◆ **YOUR OBJECTIVE**: Rewrite the listing from the line containing "pose: elev=306.3 azim=78.2" through the end of the listing, both ends included, with every "pose" changed to "view" and nothing else altered.

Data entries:
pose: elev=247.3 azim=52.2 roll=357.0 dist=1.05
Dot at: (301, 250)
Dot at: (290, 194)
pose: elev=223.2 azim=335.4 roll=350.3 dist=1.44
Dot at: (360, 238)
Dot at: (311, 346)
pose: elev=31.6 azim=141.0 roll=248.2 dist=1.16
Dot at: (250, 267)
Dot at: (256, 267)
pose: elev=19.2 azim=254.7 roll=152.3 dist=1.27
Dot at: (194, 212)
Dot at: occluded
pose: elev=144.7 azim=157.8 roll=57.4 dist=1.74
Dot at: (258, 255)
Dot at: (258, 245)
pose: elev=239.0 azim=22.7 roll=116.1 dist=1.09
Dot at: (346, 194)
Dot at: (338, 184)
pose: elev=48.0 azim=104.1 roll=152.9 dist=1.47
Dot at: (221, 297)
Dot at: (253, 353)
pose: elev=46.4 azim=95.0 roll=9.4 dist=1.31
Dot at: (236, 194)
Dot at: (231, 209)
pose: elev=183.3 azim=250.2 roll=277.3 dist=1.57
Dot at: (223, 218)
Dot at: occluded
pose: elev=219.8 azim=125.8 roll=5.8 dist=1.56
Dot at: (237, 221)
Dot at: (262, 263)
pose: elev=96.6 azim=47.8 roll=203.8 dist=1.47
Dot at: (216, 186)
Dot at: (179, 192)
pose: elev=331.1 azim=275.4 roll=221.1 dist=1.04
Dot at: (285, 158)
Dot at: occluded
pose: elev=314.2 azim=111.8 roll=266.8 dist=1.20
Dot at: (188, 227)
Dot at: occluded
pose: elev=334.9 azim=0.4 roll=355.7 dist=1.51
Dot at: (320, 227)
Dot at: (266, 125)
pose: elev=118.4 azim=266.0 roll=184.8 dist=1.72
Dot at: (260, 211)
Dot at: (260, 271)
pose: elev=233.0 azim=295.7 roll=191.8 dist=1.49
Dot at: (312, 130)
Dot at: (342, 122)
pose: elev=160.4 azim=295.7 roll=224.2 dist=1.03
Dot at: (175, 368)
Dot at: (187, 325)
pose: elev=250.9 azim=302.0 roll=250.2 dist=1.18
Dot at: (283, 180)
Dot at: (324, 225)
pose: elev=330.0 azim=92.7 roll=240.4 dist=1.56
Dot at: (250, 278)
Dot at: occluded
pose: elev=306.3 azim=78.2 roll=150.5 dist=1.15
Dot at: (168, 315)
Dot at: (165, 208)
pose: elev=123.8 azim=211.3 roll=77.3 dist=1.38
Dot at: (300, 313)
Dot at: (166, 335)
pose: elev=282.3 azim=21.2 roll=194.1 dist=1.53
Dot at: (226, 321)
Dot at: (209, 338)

◆ **RESULT FOR THIS EXERCISE**:
view: elev=306.3 azim=78.2 roll=150.5 dist=1.15
Dot at: (168, 315)
Dot at: (165, 208)
view: elev=123.8 azim=211.3 roll=77.3 dist=1.38
Dot at: (300, 313)
Dot at: (166, 335)
view: elev=282.3 azim=21.2 roll=194.1 dist=1.53
Dot at: (226, 321)
Dot at: (209, 338)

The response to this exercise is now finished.